Sospecho que lo que sigue no va a satisfacer a casi nadie. Pero la primera responsabilidad del opinante es describir la realidad como él la ve. Ahora que a Rajoy le llueven, desde fuera y desde dentro de su filas, las más duras críticas, quizá convenga atenerse a la fría objetividad de los hechos: el 155 ha cumplido su función, que por supuesto no era ganar las elecciones ni hacer desaparecer al independentismo, sino detener la deriva de una profunda crisis de Estado que, por momentos, se presagiaba convulsa y sangrienta. Tras el 21-D, si algo parece claro es que el golpismo ha perdido, que se aleja del imposible discurso de la unilateralidad, y que la tan cacareada mayoría soberanista sólo sobrevive en la extraña matemática de una pésima ley electoral.

A Rajoy, como poco, habrá que reconocerle el mérito de haber asumido el reto sin pensar en el interés de sus siglas, con el rigor y mesura exigibles a quien aspira a ser hombre de Estado. Es cierto que la debacle electoral del PP ha sido inapelable; también, que esos resultados comprometen su próximo futuro en el resto de España; pero, tal y como estaban las cosas, con las calles de Cataluña a punto de arder, el haber llegado hasta aquí sin muertos ni heridos, con la Justicia cumpliendo estrictamente su función y la sociedad catalana instalada en una mínima normalidad, no debiera considerarse un logro menor.

Quizá por contraste el horizonte se visualice mejor. Plantéense la misma coyuntura con los presidentes anteriores: González, intuyo, habría serenado el furor nacionalista con la tila, mágica y cara, de nuestros dineros; Aznar, hombre de impulsos radicales, tal vez no hubiese dudado en ocupar militarmente el territorio rebelde; con Zapatero ni les cuento, el Principado estaría a punto de celebrar un sexenio de independencia.

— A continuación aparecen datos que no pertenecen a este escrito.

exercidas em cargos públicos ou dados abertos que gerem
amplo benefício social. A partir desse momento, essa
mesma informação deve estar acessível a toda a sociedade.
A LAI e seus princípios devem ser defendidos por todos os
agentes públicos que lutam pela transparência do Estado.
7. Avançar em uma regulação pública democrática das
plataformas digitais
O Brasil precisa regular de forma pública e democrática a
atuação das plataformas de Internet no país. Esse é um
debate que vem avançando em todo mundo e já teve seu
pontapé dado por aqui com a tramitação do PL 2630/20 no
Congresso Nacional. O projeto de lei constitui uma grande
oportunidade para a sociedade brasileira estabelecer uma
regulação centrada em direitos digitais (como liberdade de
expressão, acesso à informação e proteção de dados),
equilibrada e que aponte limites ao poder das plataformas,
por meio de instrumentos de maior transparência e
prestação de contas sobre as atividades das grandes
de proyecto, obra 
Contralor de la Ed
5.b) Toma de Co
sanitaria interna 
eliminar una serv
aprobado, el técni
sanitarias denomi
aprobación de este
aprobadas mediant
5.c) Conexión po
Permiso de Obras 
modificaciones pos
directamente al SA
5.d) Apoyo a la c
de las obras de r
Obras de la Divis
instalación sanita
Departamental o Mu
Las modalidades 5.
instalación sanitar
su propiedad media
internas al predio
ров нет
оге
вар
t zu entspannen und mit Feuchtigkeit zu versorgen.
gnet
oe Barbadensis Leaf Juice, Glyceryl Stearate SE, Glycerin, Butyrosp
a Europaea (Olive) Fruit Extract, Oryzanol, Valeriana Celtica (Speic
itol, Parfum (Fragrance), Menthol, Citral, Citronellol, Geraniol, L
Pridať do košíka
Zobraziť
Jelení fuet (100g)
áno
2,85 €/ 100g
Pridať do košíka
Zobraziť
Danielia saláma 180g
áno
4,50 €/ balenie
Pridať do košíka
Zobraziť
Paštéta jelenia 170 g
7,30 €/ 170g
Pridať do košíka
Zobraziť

Nada de esto ha ocurrido. Los ritmos de Rajoy son inescrutables. El partido continúa. Del procés hemos pasado al proceso. Más allá de las urnas, la legalidad sigue su lento camino, los jueces perseveran en su trabajo y la Constitución conserva su inalterada vigencia. Hay quien dice que el 155 llegó demasiado tarde y las elecciones demasiado pronto. Eso es no entender la lógica de don Mariano: él, maestro del mal menor, sabe que no se equivocó. Aunque en Génova lo maldigan y en el Parlamento lo lapiden, acaso por su exasperante templanza, su incoloro sentido del deber y su galleguismo irredento, España aún es España.